2.3. Measuring the hidden costs of quality

When people do not measure the poor quality cost (PQC) relating to input, the on going

process and also the output of an activity, they will assume that all the costs that occur is the

costs of doing business. Unfortunately this is not the case. In reality there are many things

that happen without expectation. Such problems and interruptions should always be

identified for immediate elimination. If left unattended this will form a culture that tolerates to

waste. Many occurrences of failure events may result in understating the costs of poor

quality (CoPQ). These ‘‘hidden’’ costs include (which are merely a fraction of many other

failure events, depending on the type of organization):

1. Potential lost sales.

2. Costs of redesign due to quality reasons.

3. Costs of changing manufacturing processes due to inability to meet quality

requirements.

4. Costs of software changes due to quality reasons.
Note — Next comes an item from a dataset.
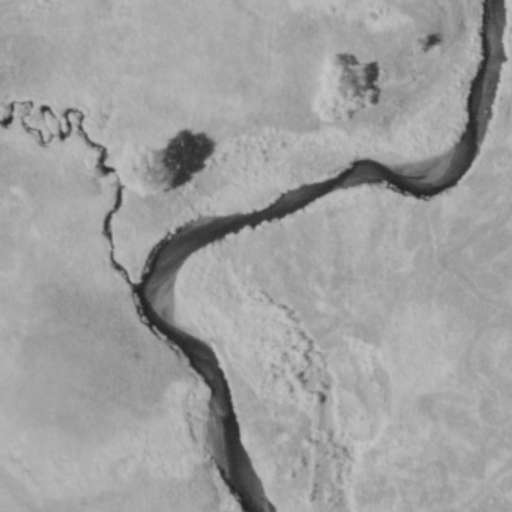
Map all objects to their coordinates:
river: (98, 148)
river: (198, 221)
river: (193, 409)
5. Costs included in standard because history shows that a certain level of defects in

inevitable and allowances should be included in standards:

B Extra material purchased: the purchasing agent orders 5 percent more than the

production quantity needed.

B Allowances for scrap and rework during production.

B Allowances in time standard for scrap and rework

6. Extra manufacturing costs due to defects. This includes additional costs for space,

inventory changes and overtime.

7. Scrap not reported.

8. Excess process costs for acceptable product.

9. Cost of errors made in support operations such as orderfilling, production control and etc.

10. Cost of poor quality within a supplier’s plant. These are costs included in the selling

price (Juran and Gryna, 1988).

The above-mentioned items can also be further illustrated by the ‘‘Cost of quality iceberg’’ in

Figure 1.

Based on the COQ iceberg shown in Figure 1, we can see that only the costs that are visible

is always taken into consideration when talking about failure costs But these are actually the

tip of that iceberg. There are more hidden costs that can and should be identified.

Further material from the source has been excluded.